DATA EXTRACTS:

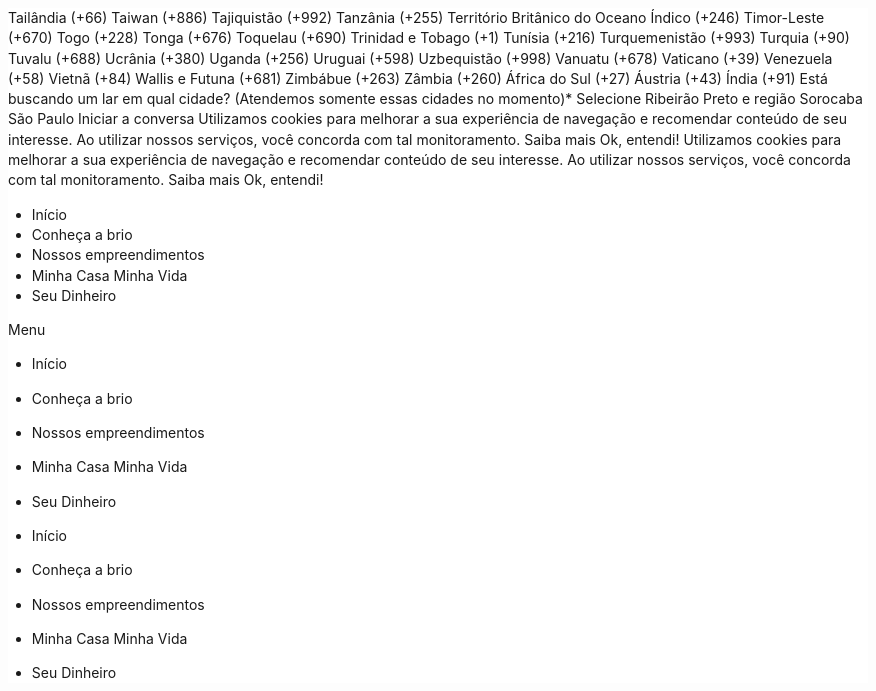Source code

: Tailândia (+66) 
Taiwan (+886) 
Tajiquistão (+992) 
Tanzânia (+255) 
Território Britânico do Oceano Índico (+246) 
Timor-Leste (+670) 
Togo (+228) 
Tonga (+676) 
Toquelau (+690) 
Trinidad e Tobago (+1) 
Tunísia (+216) 
Turquemenistão (+993) 
Turquia (+90) 
Tuvalu (+688) 
Ucrânia (+380) 
Uganda (+256) 
Uruguai (+598) 
Uzbequistão (+998) 
Vanuatu (+678) 
Vaticano (+39) 
Venezuela (+58) 
Vietnã (+84) 
Wallis e Futuna (+681) 
Zimbábue (+263) 
Zâmbia (+260) 
África do Sul (+27) 
Áustria (+43) 
Índia (+91) 
Está buscando um lar em qual cidade? (Atendemos somente essas cidades no momento)*  Selecione  Ribeirão Preto e região Sorocaba São Paulo
Iniciar a conversa 
Utilizamos cookies para melhorar a sua experiência de navegação e recomendar conteúdo de seu interesse. Ao utilizar nossos serviços, você concorda com tal monitoramento.  Saiba mais
Ok, entendi!
Utilizamos cookies para melhorar a sua experiência de navegação e recomendar conteúdo de seu interesse. Ao utilizar nossos serviços, você concorda com tal monitoramento.  Saiba mais
Ok, entendi!
  * Início
  * Conheça a brio
  * Nossos empreendimentos
  * Minha Casa Minha Vida
  * Seu Dinheiro


Menu
  * Início
  * Conheça a brio
  * Nossos empreendimentos
  * Minha Casa Minha Vida
  * Seu Dinheiro


  * Início
  * Conheça a brio
  * Nossos empreendimentos
  * Minha Casa Minha Vida
  * Seu Dinheiro
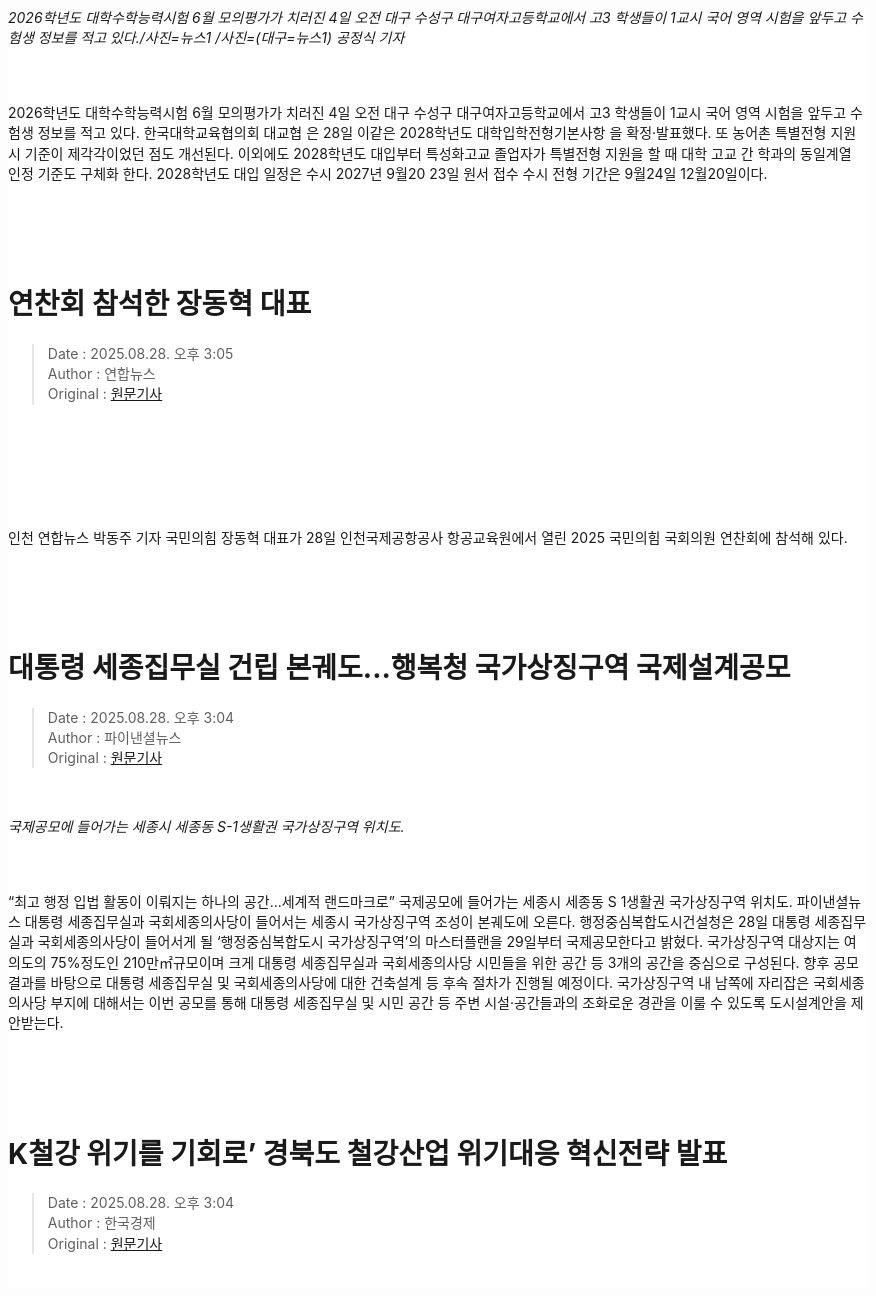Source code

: <img alt=" 2026학년도 대학수학능력시험 6월 모의평가가 치러진 4일 오전 대구 수성구 대구여자고등학교에서 고3 학생들이 1교시 국어 영역 시험을 앞두고 수험생 정보를 적고 있다./사진=뉴스1 /사진=(대구=뉴스1) 공정식 " class="_LAZY_LOADING _LAZY_LOADING_INIT_HIDE" src="https://imgnews.pstatic.net/image/008/2025/08/28/0005242383_001_20250828150512720.jpg?type=w860" id="img1" style="display: none;"></img><em class="img_desc"> 2026학년도 대학수학능력시험 6월 모의평가가 치러진 4일 오전 대구 수성구 대구여자고등학교에서 고3 학생들이 1교시 국어 영역 시험을 앞두고 수험생 정보를 적고 있다./사진=뉴스1 /사진=(대구=뉴스1) 공정식 기자</em>  
<br/><br/>  
  
2026학년도 대학수학능력시험 6월 모의평가가 치러진 4일 오전 대구 수성구 대구여자고등학교에서 고3 학생들이 1교시 국어 영역 시험을 앞두고 수험생 정보를 적고 있다.
한국대학교육협의회 대교협 은 28일 이같은 2028학년도 대학입학전형기본사항 을 확정·발표했다.
또 농어촌 특별전형 지원시 기준이 제각각이었던 점도 개선된다.
이외에도 2028학년도 대입부터 특성화고교 졸업자가 특별전형 지원을 할 때 대학 고교 간 학과의 동일계열 인정 기준도 구체화 한다.
2028학년도 대입 일정은 수시 2027년 9월20 23일 원서 접수 수시 전형 기간은 9월24일 12월20일이다.  
<br/><br/><br/>  

  
# 연찬회 참석한 장동혁 대표  
  
> Date : 2025.08.28. 오후 3:05  
> Author : 연합뉴스  
> Original : [원문기사](https://n.news.naver.com/mnews/article/001/0015592262?sid=102)  
<br/>  
  
<img alt="" class="_LAZY_LOADING _LAZY_LOADING_INIT_HIDE" src="https://imgnews.pstatic.net/image/001/2025/08/28/PYH2025082813270001300_P4_20250828150512939.jpg?type=w860" id="img1" style="display: none;"></img>  
<br/><br/>  
  
인천 연합뉴스 박동주 기자 국민의힘 장동혁 대표가 28일 인천국제공항공사 항공교육원에서 열린 2025 국민의힘 국회의원 연찬회에 참석해 있다.  
<br/><br/><br/>  

  
# 대통령 세종집무실 건립 본궤도...행복청 국가상징구역 국제설계공모  
  
> Date : 2025.08.28. 오후 3:04  
> Author : 파이낸셜뉴스  
> Original : [원문기사](https://n.news.naver.com/mnews/article/014/0005398228?sid=102)  
<br/>  
  
<img alt="국제공모에 들어가는 세종시 세종동 S-1생활권 국가상징구역 위치도." class="_LAZY_LOADING _LAZY_LOADING_INIT_HIDE" src="https://imgnews.pstatic.net/image/014/2025/08/28/0005398228_001_20250828150411716.jpg?type=w860" id="img1" style="display: none;"></img><em class="img_desc">국제공모에 들어가는 세종시 세종동 S-1생활권 국가상징구역 위치도.</em>  
<br/><br/>  
  
“최고 행정 입법 활동이 이뤄지는 하나의 공간...세계적 랜드마크로” 국제공모에 들어가는 세종시 세종동 S 1생활권 국가상징구역 위치도.
파이낸셜뉴스 대통령 세종집무실과 국회세종의사당이 들어서는 세종시 국가상징구역 조성이 본궤도에 오른다.
행정중심복합도시건설청은 28일 대통령 세종집무실과 국회세종의사당이 들어서게 될 ‘행정중심복합도시 국가상징구역’의 마스터플랜을 29일부터 국제공모한다고 밝혔다.
국가상징구역 대상지는 여의도의 75%정도인 210만㎡규모이며 크게 대통령 세종집무실과 국회세종의사당 시민들을 위한 공간 등 3개의 공간을 중심으로 구성된다.
향후 공모 결과를 바탕으로 대통령 세종집무실 및 국회세종의사당에 대한 건축설계 등 후속 절차가 진행될 예정이다.
국가상징구역 내 남쪽에 자리잡은 국회세종의사당 부지에 대해서는 이번 공모를 통해 대통령 세종집무실 및 시민 공간 등 주변 시설·공간들과의 조화로운 경관을 이룰 수 있도록 도시설계안을 제안받는다.  
<br/><br/><br/>  

  
# K철강 위기를 기회로’ 경북도 철강산업 위기대응 혁신전략 발표  
  
> Date : 2025.08.28. 오후 3:04  
> Author : 한국경제  
> Original : [원문기사](https://n.news.naver.com/mnews/article/015/0005176795?sid=102)  
<br/>  
  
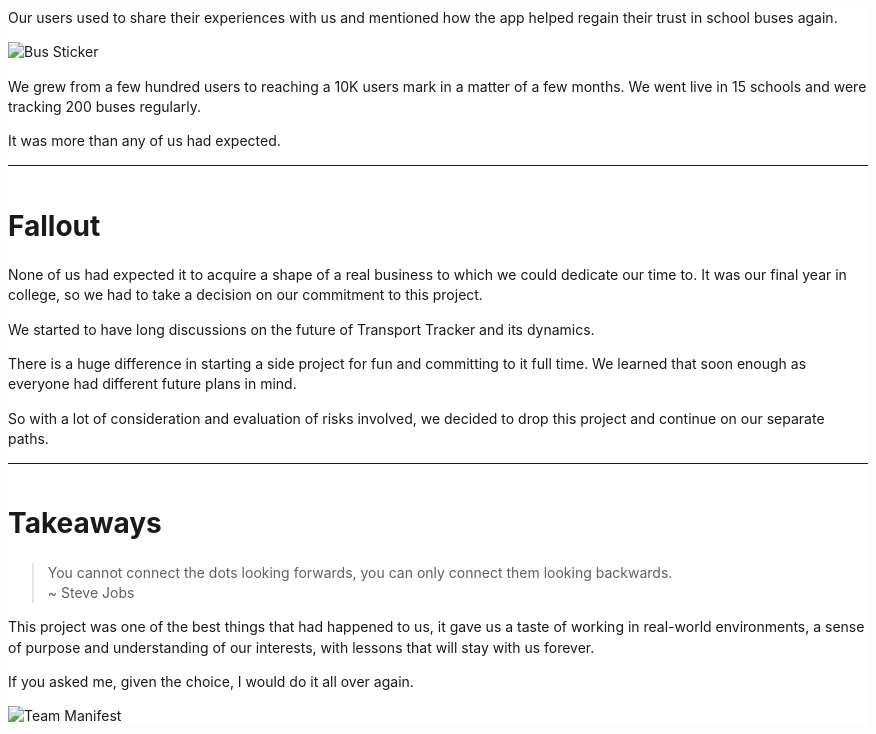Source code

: Our users used to share their experiences with us and mentioned how the app helped regain their trust in school buses again.

<img class="portrait-image" src="https://i.ibb.co/Mgp9994/IMG-20180320-114259.jpg" alt="Bus Sticker"/>

We grew from a few hundred users to reaching a 10K users mark in a matter of a few months. We went live in 15 schools and were tracking 200 buses regularly.

It was more than any of us had expected.

---

# Fallout

None of us had expected it to acquire a shape of a real business to which we could dedicate our time to. It was our final year in college, so we had to take a decision on our commitment to this project.

We started to have long discussions on the future of Transport Tracker and its dynamics.

There is a huge difference in starting a side project for fun and committing to it full time. We learned that soon enough as everyone had different future plans in mind.

So with a lot of consideration and evaluation of risks involved, we decided to drop this project and continue on our separate paths.

---

# Takeaways

>You cannot connect the dots looking forwards, you can only connect them
>looking backwards. <br>
>~ Steve Jobs

This project was one of the best things that had happened to us, it gave us a taste of working in real-world environments, a sense of purpose and understanding of our interests, with lessons that will stay with us forever.

If you asked me, given the choice, I would do it all over again.

![Team Manifest](https://i.ibb.co/Jdzx1tf/IMG-20171209-131232-01.jpg)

ASSIGNED TASK: Count the lines in the items above that contain the string "Original", with case treated as significant, and give only that number.

FINISHED EXERCISE: 3